Paul Dunn

Profile
- Position: Offensive guard

Personal information
- Born: July 7, 1960 (age 65) Philadelphia, Pennsylvania, U.S.

Career information
- College: Pittsburgh
- NFL draft: 1983: undrafted

Career history
- Pittsburgh (1983) (GA); Penn State (1984–1985) (GA); Edinboro (1986–1988) (OL); Rutgers (1989) (OL); Maine (1990–1992) (OL); Maine (1993) (OC); Cincinnati (1994–1995) (OL); Vanderbilt (1996–1997) (OL); Kansas State (1998–2002) (OL/RGC); Kentucky (2003–2004) (OL/RGC); Pittsburgh (2005–2007) (OL); Atlanta Falcons (2008–2011) (assistant OL); Atlanta Falcons (2012–2013) (OL); Houston Texans (2014) (OL); Montreal Alouettes (2018–2019) (OL/RGC); Munich Ravens (2023–present) (OL);

= Paul Dunn (American football coach) =

American football player and coach (born 1960)

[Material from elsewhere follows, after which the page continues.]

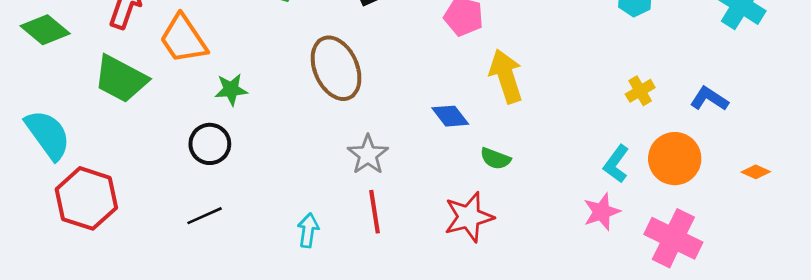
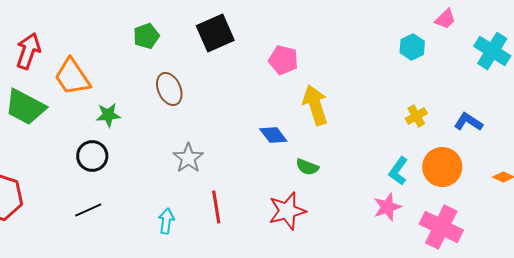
brown ellipse: (336, 68) -> (169, 89), moved, size x0.7
gray star: (368, 155) -> (188, 158), moved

Paul Dunn (born July 7, 1960) is an American former football offensive guard and coach. He played college football at the University of Pittsburgh.

==College career==
Dunn was a three-year letterman as an offensive guard for the Pittsburgh Panthers from 1978 to 1982.

==Coaching career==

Dunn started coaching as a graduate assistant for the Pittsburgh Panthers in 1983 and was also a graduate assistant for the Penn State Nittany Lions from 1984 to 1985.

He served as the offensive line coach of the Edinboro Fighting Scots from 1986 to 1988, the Rutgers Scarlet Knights in 1989, and the Maine Black Bears from 1990 to 1992. He was promoted to offensive coordinator in 1993, but fired at the end of the season. He then served as the offensive line coach of the Cincinnati Bearcats from 1994 to 1995 and the Vanderbilt Commodores from 1996 to 1997.

Dunn was running game coordinator and offensive line coach for the Kansas State Wildcats from 1998 to 2002 and served in the same two roles for the Kentucky Wildcats from 2003 to 2004.

He was offensive line coach of the Pittsburgh Panthers from 2005 to 2007.

Dunn served as assistant offensive line coach of the Atlanta Falcons from 2008 to 2011 and offensive line coach from 2012 to 2013. He was dismissed by the Falcons on December 30, 2013.

Dunn was offensive line coach for the Houston Texans in 2014. He was dismissed by the Texans on January 8, 2015.

He was the offensive line coach and run game coordinator of the Montreal Alouettes of the Canadian Football League from 2018 to 2019.

In 2023, he became the offensive line coach for the Munich Ravens of the European League of Football.